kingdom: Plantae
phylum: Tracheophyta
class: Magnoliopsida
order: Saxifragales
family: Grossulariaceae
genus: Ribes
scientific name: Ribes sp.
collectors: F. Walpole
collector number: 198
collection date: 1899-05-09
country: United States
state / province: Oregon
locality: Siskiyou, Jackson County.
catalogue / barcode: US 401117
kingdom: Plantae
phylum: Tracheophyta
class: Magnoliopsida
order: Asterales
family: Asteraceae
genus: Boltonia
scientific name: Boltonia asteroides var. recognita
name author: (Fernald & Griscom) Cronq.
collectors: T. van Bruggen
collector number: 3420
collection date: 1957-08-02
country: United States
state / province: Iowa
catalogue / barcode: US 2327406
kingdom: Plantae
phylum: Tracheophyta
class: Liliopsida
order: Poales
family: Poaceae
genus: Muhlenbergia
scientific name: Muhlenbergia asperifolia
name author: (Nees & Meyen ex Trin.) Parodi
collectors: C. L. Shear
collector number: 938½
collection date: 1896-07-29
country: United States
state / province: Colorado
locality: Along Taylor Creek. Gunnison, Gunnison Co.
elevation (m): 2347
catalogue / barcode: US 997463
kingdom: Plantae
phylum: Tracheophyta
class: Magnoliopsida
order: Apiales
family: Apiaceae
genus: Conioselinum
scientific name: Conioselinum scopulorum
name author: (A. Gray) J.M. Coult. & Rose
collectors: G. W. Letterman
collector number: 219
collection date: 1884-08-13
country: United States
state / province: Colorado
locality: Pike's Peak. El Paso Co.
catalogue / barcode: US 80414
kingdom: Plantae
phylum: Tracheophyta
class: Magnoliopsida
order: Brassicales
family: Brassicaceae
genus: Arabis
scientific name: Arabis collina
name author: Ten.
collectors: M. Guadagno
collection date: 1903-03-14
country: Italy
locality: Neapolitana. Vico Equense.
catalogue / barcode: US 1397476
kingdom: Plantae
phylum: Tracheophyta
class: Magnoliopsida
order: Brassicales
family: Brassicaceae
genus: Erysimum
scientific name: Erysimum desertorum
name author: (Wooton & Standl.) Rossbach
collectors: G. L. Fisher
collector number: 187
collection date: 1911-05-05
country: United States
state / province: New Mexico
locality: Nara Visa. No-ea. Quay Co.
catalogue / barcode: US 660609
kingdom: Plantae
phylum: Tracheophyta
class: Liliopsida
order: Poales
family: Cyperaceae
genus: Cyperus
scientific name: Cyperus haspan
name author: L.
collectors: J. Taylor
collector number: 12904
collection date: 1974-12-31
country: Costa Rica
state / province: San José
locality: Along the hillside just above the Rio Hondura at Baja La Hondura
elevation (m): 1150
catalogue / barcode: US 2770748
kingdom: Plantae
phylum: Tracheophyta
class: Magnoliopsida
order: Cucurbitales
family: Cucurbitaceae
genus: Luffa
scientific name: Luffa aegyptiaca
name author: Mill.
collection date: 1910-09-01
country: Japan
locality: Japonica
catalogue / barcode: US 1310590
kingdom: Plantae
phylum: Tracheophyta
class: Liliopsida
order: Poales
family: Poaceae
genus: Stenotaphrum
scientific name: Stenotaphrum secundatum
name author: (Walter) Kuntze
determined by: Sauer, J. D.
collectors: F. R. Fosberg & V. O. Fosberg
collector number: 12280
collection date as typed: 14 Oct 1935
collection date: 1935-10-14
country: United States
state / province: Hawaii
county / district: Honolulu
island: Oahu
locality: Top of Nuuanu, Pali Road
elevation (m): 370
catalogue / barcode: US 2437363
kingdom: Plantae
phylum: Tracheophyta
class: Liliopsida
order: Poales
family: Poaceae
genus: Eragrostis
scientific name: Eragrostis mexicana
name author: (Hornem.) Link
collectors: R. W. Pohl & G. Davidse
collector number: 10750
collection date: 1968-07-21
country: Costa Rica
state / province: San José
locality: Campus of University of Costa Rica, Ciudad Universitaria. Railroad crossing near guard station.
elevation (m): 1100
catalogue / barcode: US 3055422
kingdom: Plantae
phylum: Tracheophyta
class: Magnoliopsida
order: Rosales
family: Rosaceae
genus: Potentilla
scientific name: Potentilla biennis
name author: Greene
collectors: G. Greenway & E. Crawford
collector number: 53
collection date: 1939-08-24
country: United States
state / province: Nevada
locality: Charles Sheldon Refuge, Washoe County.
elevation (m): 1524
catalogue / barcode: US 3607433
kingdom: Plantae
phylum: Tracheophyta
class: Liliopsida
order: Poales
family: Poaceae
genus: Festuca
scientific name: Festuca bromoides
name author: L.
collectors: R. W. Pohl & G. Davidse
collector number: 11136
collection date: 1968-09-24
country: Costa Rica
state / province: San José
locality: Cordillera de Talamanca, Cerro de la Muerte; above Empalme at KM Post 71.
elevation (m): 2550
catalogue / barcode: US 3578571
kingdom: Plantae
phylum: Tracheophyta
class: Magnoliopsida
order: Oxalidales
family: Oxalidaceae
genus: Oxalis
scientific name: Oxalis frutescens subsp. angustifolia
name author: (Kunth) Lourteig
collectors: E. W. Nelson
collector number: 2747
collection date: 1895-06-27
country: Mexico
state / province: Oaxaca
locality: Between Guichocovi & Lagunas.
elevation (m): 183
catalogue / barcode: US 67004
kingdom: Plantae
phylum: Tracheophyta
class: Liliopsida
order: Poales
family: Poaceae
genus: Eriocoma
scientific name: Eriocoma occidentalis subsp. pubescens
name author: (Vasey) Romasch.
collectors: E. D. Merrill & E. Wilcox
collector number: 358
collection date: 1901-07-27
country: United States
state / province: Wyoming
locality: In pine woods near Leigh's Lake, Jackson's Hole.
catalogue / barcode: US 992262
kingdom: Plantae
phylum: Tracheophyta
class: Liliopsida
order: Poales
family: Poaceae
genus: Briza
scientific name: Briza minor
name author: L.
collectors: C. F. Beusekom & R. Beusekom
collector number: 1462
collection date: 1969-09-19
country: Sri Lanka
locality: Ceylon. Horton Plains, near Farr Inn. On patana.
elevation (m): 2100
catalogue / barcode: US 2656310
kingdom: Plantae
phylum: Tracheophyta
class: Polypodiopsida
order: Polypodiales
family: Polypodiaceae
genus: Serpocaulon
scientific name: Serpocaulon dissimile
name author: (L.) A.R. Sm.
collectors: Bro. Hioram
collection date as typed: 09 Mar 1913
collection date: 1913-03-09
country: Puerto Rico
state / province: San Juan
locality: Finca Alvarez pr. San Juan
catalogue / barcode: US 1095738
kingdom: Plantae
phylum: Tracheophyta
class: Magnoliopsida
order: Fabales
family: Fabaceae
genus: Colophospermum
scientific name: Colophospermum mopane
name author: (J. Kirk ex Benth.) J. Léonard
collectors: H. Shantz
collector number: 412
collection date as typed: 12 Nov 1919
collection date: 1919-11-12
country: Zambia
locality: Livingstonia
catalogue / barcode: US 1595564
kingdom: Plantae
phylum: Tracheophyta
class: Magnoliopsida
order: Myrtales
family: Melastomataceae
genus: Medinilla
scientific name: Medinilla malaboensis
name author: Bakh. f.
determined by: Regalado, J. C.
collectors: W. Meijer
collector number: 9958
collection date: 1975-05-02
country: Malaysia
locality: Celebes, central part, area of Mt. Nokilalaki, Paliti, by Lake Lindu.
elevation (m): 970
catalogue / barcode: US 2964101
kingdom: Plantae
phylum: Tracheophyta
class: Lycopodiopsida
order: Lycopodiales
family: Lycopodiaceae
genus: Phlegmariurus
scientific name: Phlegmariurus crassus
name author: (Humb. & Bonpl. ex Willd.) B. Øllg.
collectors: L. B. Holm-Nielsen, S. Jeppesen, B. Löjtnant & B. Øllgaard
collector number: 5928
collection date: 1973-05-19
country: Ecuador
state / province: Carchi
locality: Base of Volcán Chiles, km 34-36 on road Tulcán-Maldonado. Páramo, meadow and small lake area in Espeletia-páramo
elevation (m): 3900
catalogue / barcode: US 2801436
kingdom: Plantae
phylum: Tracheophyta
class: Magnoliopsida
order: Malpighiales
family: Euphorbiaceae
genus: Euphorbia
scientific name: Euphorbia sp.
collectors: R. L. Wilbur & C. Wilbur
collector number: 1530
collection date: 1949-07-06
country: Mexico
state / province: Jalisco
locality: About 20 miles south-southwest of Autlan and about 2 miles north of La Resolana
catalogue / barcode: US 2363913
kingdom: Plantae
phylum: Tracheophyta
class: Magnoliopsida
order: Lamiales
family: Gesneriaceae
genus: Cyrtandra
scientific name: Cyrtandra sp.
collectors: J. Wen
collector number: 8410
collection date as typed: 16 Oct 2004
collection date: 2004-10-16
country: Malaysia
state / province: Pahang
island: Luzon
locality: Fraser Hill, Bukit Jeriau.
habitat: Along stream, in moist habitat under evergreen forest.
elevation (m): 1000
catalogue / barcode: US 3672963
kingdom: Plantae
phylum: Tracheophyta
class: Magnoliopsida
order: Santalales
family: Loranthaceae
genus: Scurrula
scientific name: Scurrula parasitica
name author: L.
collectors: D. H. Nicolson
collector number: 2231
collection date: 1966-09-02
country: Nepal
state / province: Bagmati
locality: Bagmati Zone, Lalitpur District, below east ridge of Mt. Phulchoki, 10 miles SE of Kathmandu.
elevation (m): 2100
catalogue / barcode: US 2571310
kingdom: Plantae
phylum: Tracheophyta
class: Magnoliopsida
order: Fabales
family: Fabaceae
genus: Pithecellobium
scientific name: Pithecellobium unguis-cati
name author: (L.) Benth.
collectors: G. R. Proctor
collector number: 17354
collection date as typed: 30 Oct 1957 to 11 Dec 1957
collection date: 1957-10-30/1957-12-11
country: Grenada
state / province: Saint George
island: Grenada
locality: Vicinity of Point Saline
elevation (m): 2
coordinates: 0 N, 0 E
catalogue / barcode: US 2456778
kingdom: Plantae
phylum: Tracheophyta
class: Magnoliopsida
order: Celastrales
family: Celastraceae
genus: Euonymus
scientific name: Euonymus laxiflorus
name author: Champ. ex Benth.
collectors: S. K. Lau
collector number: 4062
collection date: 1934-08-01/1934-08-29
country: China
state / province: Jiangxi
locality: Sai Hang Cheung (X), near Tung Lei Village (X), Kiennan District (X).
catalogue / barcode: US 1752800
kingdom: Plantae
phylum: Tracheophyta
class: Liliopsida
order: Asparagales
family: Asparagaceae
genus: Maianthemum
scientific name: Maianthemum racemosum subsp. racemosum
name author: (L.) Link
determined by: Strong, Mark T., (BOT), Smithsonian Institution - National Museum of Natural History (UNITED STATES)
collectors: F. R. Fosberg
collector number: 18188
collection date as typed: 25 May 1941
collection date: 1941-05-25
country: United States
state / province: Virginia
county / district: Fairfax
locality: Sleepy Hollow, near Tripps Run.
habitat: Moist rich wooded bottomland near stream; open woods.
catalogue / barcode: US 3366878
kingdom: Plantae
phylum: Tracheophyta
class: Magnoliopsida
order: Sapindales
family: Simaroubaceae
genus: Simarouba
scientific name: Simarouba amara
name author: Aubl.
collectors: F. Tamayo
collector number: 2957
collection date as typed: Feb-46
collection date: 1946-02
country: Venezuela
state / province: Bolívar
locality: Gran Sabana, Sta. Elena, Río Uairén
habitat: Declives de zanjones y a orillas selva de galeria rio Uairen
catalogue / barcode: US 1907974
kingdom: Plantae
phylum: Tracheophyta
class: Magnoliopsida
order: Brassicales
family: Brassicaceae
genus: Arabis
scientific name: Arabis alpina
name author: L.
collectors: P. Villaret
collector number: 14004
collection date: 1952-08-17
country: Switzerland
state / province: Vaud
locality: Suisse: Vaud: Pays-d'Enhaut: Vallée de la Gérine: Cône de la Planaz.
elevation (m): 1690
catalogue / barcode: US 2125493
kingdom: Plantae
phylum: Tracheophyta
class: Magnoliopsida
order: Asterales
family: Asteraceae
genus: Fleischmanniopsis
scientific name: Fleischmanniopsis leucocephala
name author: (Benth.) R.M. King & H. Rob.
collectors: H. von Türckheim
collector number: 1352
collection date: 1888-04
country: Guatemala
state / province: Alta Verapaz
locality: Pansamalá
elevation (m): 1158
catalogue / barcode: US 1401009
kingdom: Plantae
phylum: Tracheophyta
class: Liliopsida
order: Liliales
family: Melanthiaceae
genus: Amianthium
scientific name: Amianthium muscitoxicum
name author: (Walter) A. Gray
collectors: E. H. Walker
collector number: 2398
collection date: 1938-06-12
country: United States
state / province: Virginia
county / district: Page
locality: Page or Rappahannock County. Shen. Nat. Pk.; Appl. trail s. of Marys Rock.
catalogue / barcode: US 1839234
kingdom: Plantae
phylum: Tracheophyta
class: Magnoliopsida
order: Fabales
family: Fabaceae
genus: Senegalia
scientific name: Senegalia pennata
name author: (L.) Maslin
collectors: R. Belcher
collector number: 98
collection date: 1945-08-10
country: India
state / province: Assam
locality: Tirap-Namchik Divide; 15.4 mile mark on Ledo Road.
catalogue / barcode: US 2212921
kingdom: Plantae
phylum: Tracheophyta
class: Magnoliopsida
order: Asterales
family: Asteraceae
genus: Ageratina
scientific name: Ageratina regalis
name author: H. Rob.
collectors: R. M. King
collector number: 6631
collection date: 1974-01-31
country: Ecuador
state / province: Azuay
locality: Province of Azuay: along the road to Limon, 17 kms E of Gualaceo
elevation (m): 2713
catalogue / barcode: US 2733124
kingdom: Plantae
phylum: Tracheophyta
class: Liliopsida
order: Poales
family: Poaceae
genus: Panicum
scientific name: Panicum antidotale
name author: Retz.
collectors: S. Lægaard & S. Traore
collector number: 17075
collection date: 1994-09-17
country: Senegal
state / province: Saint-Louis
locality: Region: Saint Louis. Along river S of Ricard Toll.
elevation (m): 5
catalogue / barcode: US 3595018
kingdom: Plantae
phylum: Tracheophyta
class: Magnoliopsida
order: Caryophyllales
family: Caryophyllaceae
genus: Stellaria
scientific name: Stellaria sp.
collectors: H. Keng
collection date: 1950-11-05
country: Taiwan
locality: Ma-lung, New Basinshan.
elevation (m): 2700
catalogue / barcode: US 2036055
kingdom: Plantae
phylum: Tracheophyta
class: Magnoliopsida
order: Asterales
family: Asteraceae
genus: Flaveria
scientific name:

### TASK TO COMPLETE
Please print the stretch of the records above from the line containing "scientific name: Ribes sp." through the line containing "state / province: Iowa", exactly as they appear.

### RESPONSE TO THIS TASK
scientific name: Ribes sp.
collectors: F. Walpole
collector number: 198
collection date: 1899-05-09
country: United States
state / province: Oregon
locality: Siskiyou, Jackson County.
catalogue / barcode: US 401117
kingdom: Plantae
phylum: Tracheophyta
class: Magnoliopsida
order: Asterales
family: Asteraceae
genus: Boltonia
scientific name: Boltonia asteroides var. recognita
name author: (Fernald & Griscom) Cronq.
collectors: T. van Bruggen
collector number: 3420
collection date: 1957-08-02
country: United States
state / province: Iowa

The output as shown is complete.